Study material:
-=-=-=-=-
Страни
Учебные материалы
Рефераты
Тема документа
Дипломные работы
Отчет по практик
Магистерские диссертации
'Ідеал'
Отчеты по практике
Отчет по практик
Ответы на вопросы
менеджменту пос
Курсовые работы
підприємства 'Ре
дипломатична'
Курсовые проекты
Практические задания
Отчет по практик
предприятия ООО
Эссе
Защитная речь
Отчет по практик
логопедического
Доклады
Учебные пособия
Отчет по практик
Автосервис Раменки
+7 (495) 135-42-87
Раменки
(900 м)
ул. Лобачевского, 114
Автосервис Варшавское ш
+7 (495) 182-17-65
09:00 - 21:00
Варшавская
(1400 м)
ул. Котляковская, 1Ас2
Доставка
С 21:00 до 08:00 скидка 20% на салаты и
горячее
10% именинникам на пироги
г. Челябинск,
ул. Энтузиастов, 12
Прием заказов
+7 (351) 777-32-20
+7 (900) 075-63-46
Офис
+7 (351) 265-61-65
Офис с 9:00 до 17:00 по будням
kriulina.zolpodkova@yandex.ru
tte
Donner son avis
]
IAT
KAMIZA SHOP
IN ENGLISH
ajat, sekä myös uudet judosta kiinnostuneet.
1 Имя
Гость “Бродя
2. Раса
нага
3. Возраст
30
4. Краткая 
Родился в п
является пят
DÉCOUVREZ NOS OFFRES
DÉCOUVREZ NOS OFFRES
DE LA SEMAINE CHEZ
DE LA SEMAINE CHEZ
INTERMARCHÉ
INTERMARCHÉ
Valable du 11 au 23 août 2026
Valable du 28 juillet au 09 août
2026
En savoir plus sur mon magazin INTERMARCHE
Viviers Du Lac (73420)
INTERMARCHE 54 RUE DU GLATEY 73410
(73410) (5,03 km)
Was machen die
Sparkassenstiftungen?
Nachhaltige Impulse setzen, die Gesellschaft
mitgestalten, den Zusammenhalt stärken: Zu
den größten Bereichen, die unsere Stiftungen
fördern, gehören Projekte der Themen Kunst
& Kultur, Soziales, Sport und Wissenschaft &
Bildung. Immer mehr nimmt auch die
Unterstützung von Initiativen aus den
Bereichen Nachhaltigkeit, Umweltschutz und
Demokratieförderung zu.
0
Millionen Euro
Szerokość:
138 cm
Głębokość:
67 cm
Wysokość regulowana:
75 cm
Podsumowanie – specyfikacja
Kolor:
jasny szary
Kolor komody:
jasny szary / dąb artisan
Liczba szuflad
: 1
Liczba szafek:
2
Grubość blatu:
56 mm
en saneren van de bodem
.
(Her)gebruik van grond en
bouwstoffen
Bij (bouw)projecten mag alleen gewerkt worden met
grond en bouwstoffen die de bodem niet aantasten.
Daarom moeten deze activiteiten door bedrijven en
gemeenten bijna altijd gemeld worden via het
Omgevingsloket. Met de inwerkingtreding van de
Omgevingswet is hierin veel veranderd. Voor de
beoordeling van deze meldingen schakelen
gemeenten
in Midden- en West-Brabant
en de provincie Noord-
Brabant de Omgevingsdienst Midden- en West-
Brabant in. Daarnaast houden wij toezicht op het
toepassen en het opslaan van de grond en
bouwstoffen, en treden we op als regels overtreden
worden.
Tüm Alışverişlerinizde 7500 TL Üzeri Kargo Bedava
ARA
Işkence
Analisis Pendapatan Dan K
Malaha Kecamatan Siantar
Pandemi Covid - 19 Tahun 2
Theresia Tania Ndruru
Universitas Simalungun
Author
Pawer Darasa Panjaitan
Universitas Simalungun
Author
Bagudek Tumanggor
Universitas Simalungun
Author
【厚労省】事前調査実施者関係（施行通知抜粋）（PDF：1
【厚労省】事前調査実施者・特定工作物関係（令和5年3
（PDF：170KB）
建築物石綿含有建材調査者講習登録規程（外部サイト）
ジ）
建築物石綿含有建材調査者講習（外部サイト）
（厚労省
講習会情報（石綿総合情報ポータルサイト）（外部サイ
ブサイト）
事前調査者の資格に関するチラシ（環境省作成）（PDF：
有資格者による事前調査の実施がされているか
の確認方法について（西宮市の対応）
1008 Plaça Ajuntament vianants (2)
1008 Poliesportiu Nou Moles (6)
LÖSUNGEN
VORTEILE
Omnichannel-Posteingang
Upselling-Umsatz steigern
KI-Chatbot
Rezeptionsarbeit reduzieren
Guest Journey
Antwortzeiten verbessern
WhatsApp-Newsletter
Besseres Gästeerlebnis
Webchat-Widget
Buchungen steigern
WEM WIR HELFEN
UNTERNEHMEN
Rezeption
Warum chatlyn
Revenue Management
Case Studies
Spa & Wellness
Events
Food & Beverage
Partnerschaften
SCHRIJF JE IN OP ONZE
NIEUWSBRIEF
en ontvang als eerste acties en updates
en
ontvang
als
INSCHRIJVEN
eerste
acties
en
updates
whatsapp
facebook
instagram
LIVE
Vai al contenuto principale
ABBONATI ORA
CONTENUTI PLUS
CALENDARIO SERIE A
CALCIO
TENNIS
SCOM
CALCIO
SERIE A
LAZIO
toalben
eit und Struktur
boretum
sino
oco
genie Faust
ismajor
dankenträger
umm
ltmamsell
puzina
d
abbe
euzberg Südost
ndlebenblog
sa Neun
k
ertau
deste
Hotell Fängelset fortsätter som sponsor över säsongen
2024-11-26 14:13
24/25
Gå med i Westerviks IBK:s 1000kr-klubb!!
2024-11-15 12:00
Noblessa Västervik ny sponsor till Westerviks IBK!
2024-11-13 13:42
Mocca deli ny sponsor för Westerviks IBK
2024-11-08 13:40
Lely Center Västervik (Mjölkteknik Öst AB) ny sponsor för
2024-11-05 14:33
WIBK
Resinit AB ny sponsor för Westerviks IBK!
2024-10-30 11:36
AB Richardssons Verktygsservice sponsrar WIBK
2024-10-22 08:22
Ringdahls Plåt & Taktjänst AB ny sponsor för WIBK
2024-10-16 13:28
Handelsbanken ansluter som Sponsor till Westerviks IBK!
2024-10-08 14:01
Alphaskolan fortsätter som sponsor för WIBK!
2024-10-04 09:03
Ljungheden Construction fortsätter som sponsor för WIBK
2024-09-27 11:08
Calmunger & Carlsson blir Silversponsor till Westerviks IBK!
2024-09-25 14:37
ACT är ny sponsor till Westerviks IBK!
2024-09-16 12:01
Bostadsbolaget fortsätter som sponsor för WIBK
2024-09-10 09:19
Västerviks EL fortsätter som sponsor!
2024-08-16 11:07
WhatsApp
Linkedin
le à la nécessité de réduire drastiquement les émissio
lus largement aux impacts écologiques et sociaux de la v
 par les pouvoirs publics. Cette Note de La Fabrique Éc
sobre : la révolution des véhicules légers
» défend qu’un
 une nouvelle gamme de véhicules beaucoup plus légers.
-=-=-=-=-
Work required: The response has to contain every record shown above, unaltered and complete.

Solution:
Страни
Учебные материалы
Рефераты
Тема документа
Дипломные работы
Отчет по практик
Магистерские диссертации
'Ідеал'
Отчеты по практике
Отчет по практик
Ответы на вопросы
менеджменту пос
Курсовые работы
підприємства 'Ре
дипломатична'
Курсовые проекты
Практические задания
Отчет по практик
предприятия ООО
Эссе
Защитная речь
Отчет по практик
логопедического
Доклады
Учебные пособия
Отчет по практик
Автосервис Раменки
+7 (495) 135-42-87
Раменки
(900 м)
ул. Лобачевского, 114
Автосервис Варшавское ш
+7 (495) 182-17-65
09:00 - 21:00
Варшавская
(1400 м)
ул. Котляковская, 1Ас2
Доставка
С 21:00 до 08:00 скидка 20% на салаты и
горячее
10% именинникам на пироги
г. Челябинск,
ул. Энтузиастов, 12
Прием заказов
+7 (351) 777-32-20
+7 (900) 075-63-46
Офис
+7 (351) 265-61-65
Офис с 9:00 до 17:00 по будням
kriulina.zolpodkova@yandex.ru
tte
Donner son avis
]
IAT
KAMIZA SHOP
IN ENGLISH
ajat, sekä myös uudet judosta kiinnostuneet.
1 Имя
Гость “Бродя
2. Раса
нага
3. Возраст
30
4. Краткая 
Родился в п
является пят
DÉCOUVREZ NOS OFFRES
DÉCOUVREZ NOS OFFRES
DE LA SEMAINE CHEZ
DE LA SEMAINE CHEZ
INTERMARCHÉ
INTERMARCHÉ
Valable du 11 au 23 août 2026
Valable du 28 juillet au 09 août
2026
En savoir plus sur mon magazin INTERMARCHE
Viviers Du Lac (73420)
INTERMARCHE 54 RUE DU GLATEY 73410
(73410) (5,03 km)
Was machen die
Sparkassenstiftungen?
Nachhaltige Impulse setzen, die Gesellschaft
mitgestalten, den Zusammenhalt stärken: Zu
den größten Bereichen, die unsere Stiftungen
fördern, gehören Projekte der Themen Kunst
& Kultur, Soziales, Sport und Wissenschaft &
Bildung. Immer mehr nimmt auch die
Unterstützung von Initiativen aus den
Bereichen Nachhaltigkeit, Umweltschutz und
Demokratieförderung zu.
0
Millionen Euro
Szerokość:
138 cm
Głębokość:
67 cm
Wysokość regulowana:
75 cm
Podsumowanie – specyfikacja
Kolor:
jasny szary
Kolor komody:
jasny szary / dąb artisan
Liczba szuflad
: 1
Liczba szafek:
2
Grubość blatu:
56 mm
en saneren van de bodem
.
(Her)gebruik van grond en
bouwstoffen
Bij (bouw)projecten mag alleen gewerkt worden met
grond en bouwstoffen die de bodem niet aantasten.
Daarom moeten deze activiteiten door bedrijven en
gemeenten bijna altijd gemeld worden via het
Omgevingsloket. Met de inwerkingtreding van de
Omgevingswet is hierin veel veranderd. Voor de
beoordeling van deze meldingen schakelen
gemeenten
in Midden- en West-Brabant
en de provincie Noord-
Brabant de Omgevingsdienst Midden- en West-
Brabant in. Daarnaast houden wij toezicht op het
toepassen en het opslaan van de grond en
bouwstoffen, en treden we op als regels overtreden
worden.
Tüm Alışverişlerinizde 7500 TL Üzeri Kargo Bedava
ARA
Işkence
Analisis Pendapatan Dan K
Malaha Kecamatan Siantar
Pandemi Covid - 19 Tahun 2
Theresia Tania Ndruru
Universitas Simalungun
Author
Pawer Darasa Panjaitan
Universitas Simalungun
Author
Bagudek Tumanggor
Universitas Simalungun
Author
【厚労省】事前調査実施者関係（施行通知抜粋）（PDF：1
【厚労省】事前調査実施者・特定工作物関係（令和5年3
（PDF：170KB）
建築物石綿含有建材調査者講習登録規程（外部サイト）
ジ）
建築物石綿含有建材調査者講習（外部サイト）
（厚労省
講習会情報（石綿総合情報ポータルサイト）（外部サイ
ブサイト）
事前調査者の資格に関するチラシ（環境省作成）（PDF：
有資格者による事前調査の実施がされているか
の確認方法について（西宮市の対応）
1008 Plaça Ajuntament vianants (2)
1008 Poliesportiu Nou Moles (6)
LÖSUNGEN
VORTEILE
Omnichannel-Posteingang
Upselling-Umsatz steigern
KI-Chatbot
Rezeptionsarbeit reduzieren
Guest Journey
Antwortzeiten verbessern
WhatsApp-Newsletter
Besseres Gästeerlebnis
Webchat-Widget
Buchungen steigern
WEM WIR HELFEN
UNTERNEHMEN
Rezeption
Warum chatlyn
Revenue Management
Case Studies
Spa & Wellness
Events
Food & Beverage
Partnerschaften
SCHRIJF JE IN OP ONZE
NIEUWSBRIEF
en ontvang als eerste acties en updates
en
ontvang
als
INSCHRIJVEN
eerste
acties
en
updates
whatsapp
facebook
instagram
LIVE
Vai al contenuto principale
ABBONATI ORA
CONTENUTI PLUS
CALENDARIO SERIE A
CALCIO
TENNIS
SCOM
CALCIO
SERIE A
LAZIO
toalben
eit und Struktur
boretum
sino
oco
genie Faust
ismajor
dankenträger
umm
ltmamsell
puzina
d
abbe
euzberg Südost
ndlebenblog
sa Neun
k
ertau
deste
Hotell Fängelset fortsätter som sponsor över säsongen
2024-11-26 14:13
24/25
Gå med i Westerviks IBK:s 1000kr-klubb!!
2024-11-15 12:00
Noblessa Västervik ny sponsor till Westerviks IBK!
2024-11-13 13:42
Mocca deli ny sponsor för Westerviks IBK
2024-11-08 13:40
Lely Center Västervik (Mjölkteknik Öst AB) ny sponsor för
2024-11-05 14:33
WIBK
Resinit AB ny sponsor för Westerviks IBK!
2024-10-30 11:36
AB Richardssons Verktygsservice sponsrar WIBK
2024-10-22 08:22
Ringdahls Plåt & Taktjänst AB ny sponsor för WIBK
2024-10-16 13:28
Handelsbanken ansluter som Sponsor till Westerviks IBK!
2024-10-08 14:01
Alphaskolan fortsätter som sponsor för WIBK!
2024-10-04 09:03
Ljungheden Construction fortsätter som sponsor för WIBK
2024-09-27 11:08
Calmunger & Carlsson blir Silversponsor till Westerviks IBK!
2024-09-25 14:37
ACT är ny sponsor till Westerviks IBK!
2024-09-16 12:01
Bostadsbolaget fortsätter som sponsor för WIBK
2024-09-10 09:19
Västerviks EL fortsätter som sponsor!
2024-08-16 11:07
WhatsApp
Linkedin
le à la nécessité de réduire drastiquement les émissio
lus largement aux impacts écologiques et sociaux de la v
 par les pouvoirs publics. Cette Note de La Fabrique Éc
sobre : la révolution des véhicules légers
» défend qu’un
 une nouvelle gamme de véhicules beaucoup plus légers.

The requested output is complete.